## SUPPLIED MATERIAL
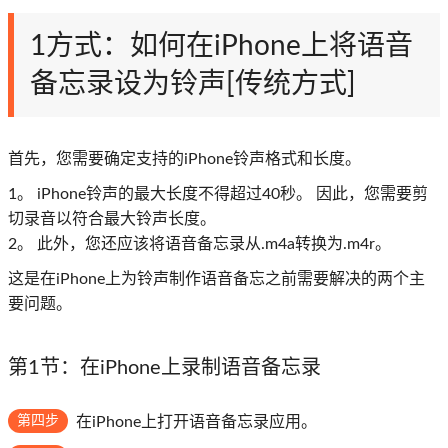
1方式：如何在iPhone上将语音
备忘录设为铃声[传统方式]
首先，您需要确定支持的iPhone铃声格式和长度。
1。 iPhone铃声的最大长度不得超过40秒。 因此，您需要剪
切录音以符合最大铃声长度。
2。 此外，您还应该将语音备忘录从.m4a转换为.m4r。
这是在iPhone上为铃声制作语音备忘之前需要解决的两个主
要问题。
第1节：在iPhone上录制语音备忘录
第四步
在iPhone上打开语音备忘录应用。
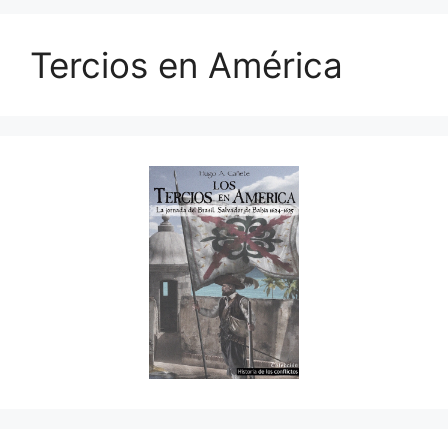
Tercios en América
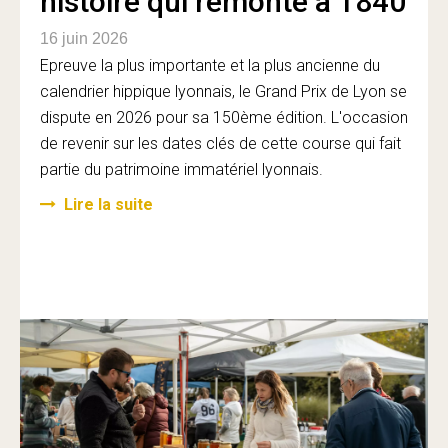
histoire qui remonte à 1840
16 juin 2026
Epreuve la plus importante et la plus ancienne du
calendrier hippique lyonnais, le Grand Prix de Lyon se
dispute en 2026 pour sa 150ème édition. L'occasion
de revenir sur les dates clés de cette course qui fait
partie du patrimoine immatériel lyonnais.
Lire la suite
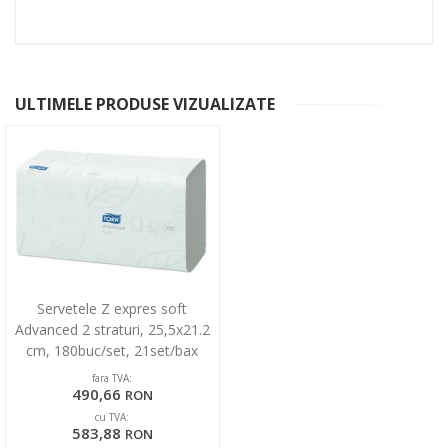
ULTIMELE PRODUSE VIZUALIZATE
Servetele Z expres soft
Advanced 2 straturi, 25,5x21.2
cm, 180buc/set, 21set/bax
Tork
fara TVA:
490,66
RON
cu TVA:
583,88
RON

## WHAT YOU WILL DO
Apply a filter for "lyonnais" to the data above, then copy each line that matches.

## RESPONSE TO THE TASK
calendrier hippique lyonnais, le Grand Prix de Lyon se
partie du patrimoine immatériel lyonnais.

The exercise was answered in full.